**Fragmento de origen**
Vivimos prisioneros de los recuerdos. Pero ¿de qué recuerdos? Es bien sabido. Lo que rememoramos no es, ni mucho menos, la reproducción exacta de aquello que hemos vivido. Damos una interpretación de los sucesos, no la figura de los sucesos mismos. Esa imagen obedece a muy determinadas líneas de fuerza -conveniencia individual, emoción, estrategia de la conducta, etcétera-. Y así vamos deformando el mundo de la realidad. Construimos una realidad irreal para uso propio. Una realidad que luego disparamos sobre el prójimo como un proyectil que instala entre el otro y nosotros la nube de la protección y del disfraz.Se ha dicho que los neuróticos sufren de reminiscencias. Quiere decirse que el neurótico sufre de sí mismo, de sus creaciones, de sus individuales fantasmas. Su irrealidad le oprime y anula. Cualesquiera que sea la naturaleza de esas reminiscencias -cosa sumamente discutible, y aun el hecho de las reminiscencias en sí mismas- lo cierto es que las remembranzas concluyen por dañar a quien de continuo, y aderezadas, las utiliza. Por una parte, la memoria nos tiende constantes trampas. Por otra, la vida, a fuerza de tiempo, concluye por desvanecerlo todo. Por amarillear al pasado como a una vieja fotografía. La vida huye de la reiteración rememorativa. La vida huye, en rigor, de lo que no es vida. Por eso, el recuerdo limitado y elaborado sirve para todo, menos para recordar.

Suele decirse que España es un país de poca memoria. Puede ser. En todo caso, posee una memoria muy peculiar. Es la memoria especializada. La memoria de un solo recuerdo. La memoria maniática. La memoria plana. Aquí cada cual se aferra a un determinado tipo de recuerdos y en ellos echa el ancla de su personalidad para sujetarla, para que no se le vaya, para que no se le rebele. El recuerdo único le sirve al ciudadano para ganar resistencia, para obtener bulto firme frente al ímpetu de lo que viene detrás, de lo que se anuncia como posible futuro, de lo que empuja, de lo que exige movilidad y comienzo. En una palabra: de lo que pide, antes que nada, olvido.

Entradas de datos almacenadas
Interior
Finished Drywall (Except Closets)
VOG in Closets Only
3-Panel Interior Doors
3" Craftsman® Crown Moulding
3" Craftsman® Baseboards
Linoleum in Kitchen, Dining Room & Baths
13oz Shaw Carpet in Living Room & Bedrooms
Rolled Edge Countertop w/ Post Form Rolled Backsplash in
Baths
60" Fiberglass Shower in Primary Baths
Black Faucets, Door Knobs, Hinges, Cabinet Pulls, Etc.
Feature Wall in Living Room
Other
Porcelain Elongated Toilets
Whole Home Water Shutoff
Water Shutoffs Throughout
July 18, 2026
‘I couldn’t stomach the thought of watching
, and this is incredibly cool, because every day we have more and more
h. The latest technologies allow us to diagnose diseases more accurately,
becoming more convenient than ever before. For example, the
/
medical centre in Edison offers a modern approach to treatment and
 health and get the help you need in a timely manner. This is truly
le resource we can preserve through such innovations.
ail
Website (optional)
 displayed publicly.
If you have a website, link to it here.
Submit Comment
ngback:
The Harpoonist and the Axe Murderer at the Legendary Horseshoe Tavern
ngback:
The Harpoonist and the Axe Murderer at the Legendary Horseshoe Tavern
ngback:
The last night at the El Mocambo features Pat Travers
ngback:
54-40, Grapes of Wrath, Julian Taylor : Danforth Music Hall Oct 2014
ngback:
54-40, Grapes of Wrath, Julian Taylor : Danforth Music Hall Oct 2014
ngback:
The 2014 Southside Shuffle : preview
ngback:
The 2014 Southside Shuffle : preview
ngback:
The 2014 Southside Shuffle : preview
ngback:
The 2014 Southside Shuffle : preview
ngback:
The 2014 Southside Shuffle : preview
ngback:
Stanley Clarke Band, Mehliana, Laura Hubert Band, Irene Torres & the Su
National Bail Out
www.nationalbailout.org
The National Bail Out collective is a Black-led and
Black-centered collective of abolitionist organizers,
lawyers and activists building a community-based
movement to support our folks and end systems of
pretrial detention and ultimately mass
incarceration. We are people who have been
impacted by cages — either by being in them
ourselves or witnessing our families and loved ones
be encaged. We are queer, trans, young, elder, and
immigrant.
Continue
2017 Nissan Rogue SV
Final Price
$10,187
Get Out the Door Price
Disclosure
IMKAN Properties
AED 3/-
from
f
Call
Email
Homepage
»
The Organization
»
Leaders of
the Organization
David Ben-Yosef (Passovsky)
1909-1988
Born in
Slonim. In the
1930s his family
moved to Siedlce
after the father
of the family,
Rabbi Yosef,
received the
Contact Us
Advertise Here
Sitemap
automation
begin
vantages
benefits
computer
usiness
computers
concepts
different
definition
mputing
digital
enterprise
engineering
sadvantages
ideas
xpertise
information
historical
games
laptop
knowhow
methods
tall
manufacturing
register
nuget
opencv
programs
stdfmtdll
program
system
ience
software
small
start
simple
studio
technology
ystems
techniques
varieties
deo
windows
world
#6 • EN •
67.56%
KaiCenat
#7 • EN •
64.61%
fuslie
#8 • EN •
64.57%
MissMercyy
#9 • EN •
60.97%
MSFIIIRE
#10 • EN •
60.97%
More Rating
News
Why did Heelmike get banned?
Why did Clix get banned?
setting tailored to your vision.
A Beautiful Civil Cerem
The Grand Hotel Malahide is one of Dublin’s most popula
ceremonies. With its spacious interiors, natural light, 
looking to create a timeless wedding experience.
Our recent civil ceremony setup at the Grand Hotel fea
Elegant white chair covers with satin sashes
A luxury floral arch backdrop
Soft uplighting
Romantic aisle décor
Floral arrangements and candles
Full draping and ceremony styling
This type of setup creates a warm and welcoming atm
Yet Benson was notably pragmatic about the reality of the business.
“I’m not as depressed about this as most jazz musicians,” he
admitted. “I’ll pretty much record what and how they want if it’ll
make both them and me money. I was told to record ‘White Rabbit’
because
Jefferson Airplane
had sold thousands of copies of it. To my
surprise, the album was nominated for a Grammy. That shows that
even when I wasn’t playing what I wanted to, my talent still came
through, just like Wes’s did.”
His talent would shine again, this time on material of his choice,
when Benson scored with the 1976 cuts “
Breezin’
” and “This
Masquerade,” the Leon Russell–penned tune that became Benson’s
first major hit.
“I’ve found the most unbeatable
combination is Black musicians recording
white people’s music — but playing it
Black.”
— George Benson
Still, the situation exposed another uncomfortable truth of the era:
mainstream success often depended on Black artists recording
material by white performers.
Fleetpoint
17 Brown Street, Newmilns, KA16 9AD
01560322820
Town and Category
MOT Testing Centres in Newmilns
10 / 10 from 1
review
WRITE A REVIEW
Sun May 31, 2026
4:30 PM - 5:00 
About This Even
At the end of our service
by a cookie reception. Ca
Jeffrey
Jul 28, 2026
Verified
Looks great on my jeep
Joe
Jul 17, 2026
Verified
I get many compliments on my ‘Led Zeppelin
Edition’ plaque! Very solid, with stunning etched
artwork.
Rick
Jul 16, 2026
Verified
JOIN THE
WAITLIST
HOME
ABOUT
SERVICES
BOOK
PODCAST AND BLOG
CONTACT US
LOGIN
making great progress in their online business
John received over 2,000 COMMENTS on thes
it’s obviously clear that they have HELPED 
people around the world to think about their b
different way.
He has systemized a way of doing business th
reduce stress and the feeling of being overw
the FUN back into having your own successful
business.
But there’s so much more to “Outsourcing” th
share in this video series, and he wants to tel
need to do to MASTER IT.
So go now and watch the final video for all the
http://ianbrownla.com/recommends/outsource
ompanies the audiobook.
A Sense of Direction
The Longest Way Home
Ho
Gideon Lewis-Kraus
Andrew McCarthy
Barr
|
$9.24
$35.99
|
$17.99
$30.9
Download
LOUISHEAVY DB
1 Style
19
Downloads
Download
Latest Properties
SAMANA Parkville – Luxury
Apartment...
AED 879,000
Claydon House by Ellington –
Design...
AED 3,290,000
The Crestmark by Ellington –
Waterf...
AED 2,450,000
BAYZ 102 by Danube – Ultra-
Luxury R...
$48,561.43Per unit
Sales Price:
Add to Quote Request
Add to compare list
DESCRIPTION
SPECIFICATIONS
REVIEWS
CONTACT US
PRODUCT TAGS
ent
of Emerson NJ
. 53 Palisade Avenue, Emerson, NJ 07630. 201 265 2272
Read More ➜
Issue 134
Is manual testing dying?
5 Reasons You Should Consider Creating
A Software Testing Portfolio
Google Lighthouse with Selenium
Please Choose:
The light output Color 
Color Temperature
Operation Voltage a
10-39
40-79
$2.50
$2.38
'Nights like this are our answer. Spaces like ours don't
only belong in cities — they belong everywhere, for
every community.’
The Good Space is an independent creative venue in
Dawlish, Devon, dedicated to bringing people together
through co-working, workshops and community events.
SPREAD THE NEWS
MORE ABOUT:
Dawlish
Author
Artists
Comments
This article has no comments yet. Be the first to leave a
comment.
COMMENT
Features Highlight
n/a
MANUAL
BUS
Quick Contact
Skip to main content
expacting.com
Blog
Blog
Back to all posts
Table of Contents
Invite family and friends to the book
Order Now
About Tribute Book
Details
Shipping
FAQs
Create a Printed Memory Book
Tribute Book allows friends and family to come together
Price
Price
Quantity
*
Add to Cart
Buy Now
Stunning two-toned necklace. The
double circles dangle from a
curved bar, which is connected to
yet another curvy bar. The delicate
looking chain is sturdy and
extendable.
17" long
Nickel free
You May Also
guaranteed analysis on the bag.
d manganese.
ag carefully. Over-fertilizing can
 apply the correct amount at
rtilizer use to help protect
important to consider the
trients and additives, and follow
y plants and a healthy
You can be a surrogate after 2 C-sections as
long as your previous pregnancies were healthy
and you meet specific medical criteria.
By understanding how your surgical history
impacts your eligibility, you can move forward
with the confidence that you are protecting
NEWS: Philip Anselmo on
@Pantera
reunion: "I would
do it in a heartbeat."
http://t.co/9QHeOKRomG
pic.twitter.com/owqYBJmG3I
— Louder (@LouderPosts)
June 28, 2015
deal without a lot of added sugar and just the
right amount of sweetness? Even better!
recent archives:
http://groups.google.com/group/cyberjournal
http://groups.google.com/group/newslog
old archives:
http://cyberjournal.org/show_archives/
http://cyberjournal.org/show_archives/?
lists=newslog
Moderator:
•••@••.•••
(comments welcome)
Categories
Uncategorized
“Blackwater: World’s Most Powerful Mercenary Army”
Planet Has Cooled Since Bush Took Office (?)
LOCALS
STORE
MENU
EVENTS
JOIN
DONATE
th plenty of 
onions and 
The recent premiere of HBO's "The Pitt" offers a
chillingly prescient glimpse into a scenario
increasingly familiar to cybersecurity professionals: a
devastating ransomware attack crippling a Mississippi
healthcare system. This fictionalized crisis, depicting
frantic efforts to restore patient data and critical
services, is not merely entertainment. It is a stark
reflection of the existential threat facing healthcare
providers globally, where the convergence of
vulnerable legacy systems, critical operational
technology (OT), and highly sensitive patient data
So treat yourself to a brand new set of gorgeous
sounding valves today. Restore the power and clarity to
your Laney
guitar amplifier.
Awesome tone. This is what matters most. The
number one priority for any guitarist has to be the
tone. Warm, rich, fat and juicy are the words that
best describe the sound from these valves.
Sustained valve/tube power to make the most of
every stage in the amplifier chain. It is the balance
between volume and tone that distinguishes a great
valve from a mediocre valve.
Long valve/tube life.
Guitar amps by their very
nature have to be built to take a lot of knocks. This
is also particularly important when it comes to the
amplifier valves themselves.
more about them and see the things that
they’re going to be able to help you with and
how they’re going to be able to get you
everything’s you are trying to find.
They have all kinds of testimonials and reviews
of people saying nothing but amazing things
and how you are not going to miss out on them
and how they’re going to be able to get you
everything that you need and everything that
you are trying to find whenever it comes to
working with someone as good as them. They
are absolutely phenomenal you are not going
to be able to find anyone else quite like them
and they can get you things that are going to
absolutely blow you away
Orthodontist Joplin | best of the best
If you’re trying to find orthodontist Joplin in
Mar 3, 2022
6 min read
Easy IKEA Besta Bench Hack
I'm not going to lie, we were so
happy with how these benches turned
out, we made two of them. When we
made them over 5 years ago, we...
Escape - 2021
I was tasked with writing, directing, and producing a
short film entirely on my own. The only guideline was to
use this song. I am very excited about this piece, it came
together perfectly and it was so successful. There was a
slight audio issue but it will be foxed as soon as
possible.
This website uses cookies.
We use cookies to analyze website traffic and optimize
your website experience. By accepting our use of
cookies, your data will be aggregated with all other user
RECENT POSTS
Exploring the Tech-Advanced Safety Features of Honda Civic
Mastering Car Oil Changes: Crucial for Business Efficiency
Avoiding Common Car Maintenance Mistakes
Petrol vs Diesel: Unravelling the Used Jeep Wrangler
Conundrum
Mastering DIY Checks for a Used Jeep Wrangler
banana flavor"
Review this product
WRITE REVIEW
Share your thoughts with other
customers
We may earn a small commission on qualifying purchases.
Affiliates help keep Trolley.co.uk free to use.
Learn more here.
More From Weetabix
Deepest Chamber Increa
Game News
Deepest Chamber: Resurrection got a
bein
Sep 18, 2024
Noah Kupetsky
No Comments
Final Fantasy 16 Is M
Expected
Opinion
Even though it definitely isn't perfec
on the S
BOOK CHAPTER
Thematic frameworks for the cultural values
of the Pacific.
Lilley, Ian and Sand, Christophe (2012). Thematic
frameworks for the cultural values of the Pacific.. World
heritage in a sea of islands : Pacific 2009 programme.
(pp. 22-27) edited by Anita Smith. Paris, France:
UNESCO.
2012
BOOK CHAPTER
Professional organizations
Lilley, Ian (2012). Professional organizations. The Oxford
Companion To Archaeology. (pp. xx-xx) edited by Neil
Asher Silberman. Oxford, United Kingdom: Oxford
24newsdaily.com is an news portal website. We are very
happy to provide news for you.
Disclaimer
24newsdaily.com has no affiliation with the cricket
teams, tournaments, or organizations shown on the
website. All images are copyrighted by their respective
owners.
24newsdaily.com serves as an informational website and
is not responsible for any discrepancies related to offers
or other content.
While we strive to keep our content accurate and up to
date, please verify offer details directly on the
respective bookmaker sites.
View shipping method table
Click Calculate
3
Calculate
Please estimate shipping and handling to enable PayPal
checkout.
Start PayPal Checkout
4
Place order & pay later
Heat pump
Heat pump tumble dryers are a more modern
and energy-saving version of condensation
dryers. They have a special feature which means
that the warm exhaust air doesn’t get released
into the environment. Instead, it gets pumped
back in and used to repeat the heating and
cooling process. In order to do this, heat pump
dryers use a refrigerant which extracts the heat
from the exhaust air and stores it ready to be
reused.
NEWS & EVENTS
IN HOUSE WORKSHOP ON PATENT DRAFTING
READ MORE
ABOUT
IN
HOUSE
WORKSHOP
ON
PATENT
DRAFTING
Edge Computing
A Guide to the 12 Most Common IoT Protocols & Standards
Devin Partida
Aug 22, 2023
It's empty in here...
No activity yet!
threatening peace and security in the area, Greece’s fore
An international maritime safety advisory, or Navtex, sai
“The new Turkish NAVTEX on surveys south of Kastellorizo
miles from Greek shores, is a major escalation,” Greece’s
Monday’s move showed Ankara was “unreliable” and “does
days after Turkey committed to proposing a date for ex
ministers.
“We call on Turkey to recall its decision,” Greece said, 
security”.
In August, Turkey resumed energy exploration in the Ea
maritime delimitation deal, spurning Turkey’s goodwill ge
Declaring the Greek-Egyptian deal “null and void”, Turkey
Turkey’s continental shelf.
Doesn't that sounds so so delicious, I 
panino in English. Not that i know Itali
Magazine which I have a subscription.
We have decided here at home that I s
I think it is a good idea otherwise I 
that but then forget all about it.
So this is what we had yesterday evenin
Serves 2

**Instrucciones**
• 1. Enumera las líneas de fuerza a las que, según el fragmento sobre la memoria, obedece la imagen que damos de los sucesos.
• 2. Cita literalmente el pasaje del fragmento sobre la memoria que va desde "Suele decirse que" hasta "que nada, olvido.", ambos incluidos.
Los registros no tienen relación alguna con el fragmento sobre la memoria.

**Soluciones del ejercicio**
• 1. Conveniencia individual, emoción, estrategia de la conducta.

• 2.
Suele decirse que España es un país de poca memoria. Puede ser. En todo caso, posee una memoria muy peculiar. Es la memoria especializada. La memoria de un solo recuerdo. La memoria maniática. La memoria plana. Aquí cada cual se aferra a un determinado tipo de recuerdos y en ellos echa el ancla de su personalidad para sujetarla, para que no se le vaya, para que no se le rebele. El recuerdo único le sirve al ciudadano para ganar resistencia, para obtener bulto firme frente al ímpetu de lo que viene detrás, de lo que se anuncia como posible futuro, de lo que empuja, de lo que exige movilidad y comienzo. En una palabra: de lo que pide, antes que nada, olvido.